While some students have brought the issue up to SGA, representatives said that they need more students to express interest in an expansion.
“Personally, I think it would be a good idea to expand the bus routes. A lot of students have voiced that, and I believe that if the students continue to voice that opinion to SGA, then SGA can make a louder voice to the administration,” Garrett Green, SGA vice president of auxiliary affairs, said.
The Shuttle Gus, an alternate bus option for students sponsored by SGA, will expand its services and will offer transportation to Walmart on Sundays, which is projected to start in the fall, Green said.
“I feel like we should have another bus route going to the other side of Forest Drive, have a main stop at the library and maybe for like freshman or people who don’t have cars have a bus route going to like places off campus that most people go to,” Courtney Colburn, senior recreation major, said.
“Off-campus expansion would depend on students’ needs,” Dean of Students Patrice Jackson said.

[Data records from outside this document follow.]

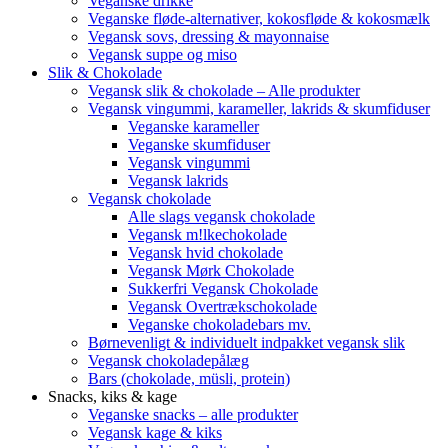
Veganske drikke
Veganske fløde-alternativer, kokosfløde & kokosmælk
Vegansk sovs, dressing & mayonnaise
Vegansk suppe og miso
Slik & Chokolade
Vegansk slik & chokolade – Alle produkter
Vegansk vingummi, karameller, lakrids & skumfiduser
Veganske karameller
Veganske skumfiduser
Vegansk vingummi
Vegansk lakrids
Vegansk chokolade
Alle slags vegansk chokolade
Vegansk m!lkechokolade
Vegansk hvid chokolade
Vegansk Mørk Chokolade
Sukkerfri Vegansk Chokolade
Vegansk Overtrækschokolade
Veganske chokoladebars mv.
Børnevenligt & individuelt indpakket vegansk slik
Vegansk chokoladepålæg
Bars (chokolade, müsli, protein)
Snacks, kiks & kage
Veganske snacks – alle produkter
Vegansk kage & kiks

“Students could really benefit from a new bus route to places such as Walmart and the Market District,” DJ Greenberg, senior political science and philosophy double-major, said.
“Right now I need to go to Walmart, and I do not have a way, so I’m going to end up having to call somebody and give them gas money. Which if we had a bus that went to Walmart, I would just get on the bus to get to Walmart, and I wouldn’t be in this predicament,” Steven Dabney, freshman information technology computer science major, said.
For the bus routes to expand, students will need to voice their opinions by attending SGA meetings and emailing the executive board members or senators of SGA, and then SGA can address the department of Parking and Transportation on the matter, Green said.
“SGA is a good vehicle for these sorts of things if students would like to send a proposal forward,” Jackson said.
For a new bus route to happen it will take a big push from students because the upper administration views the buses as taking away from the appeal of Sweetheart Circle, Green said.
“I really don’t feel like Sweetheart Circle has that much traffic as it is right now, looking at it from a student’s perspective. I honestly do not think it will cause traffic,” Green said.
Jackson said, “I think it would take students asking the questions so there’s a proposal. Not just one student saying it’s a good idea, but a few students saying this is what we need.”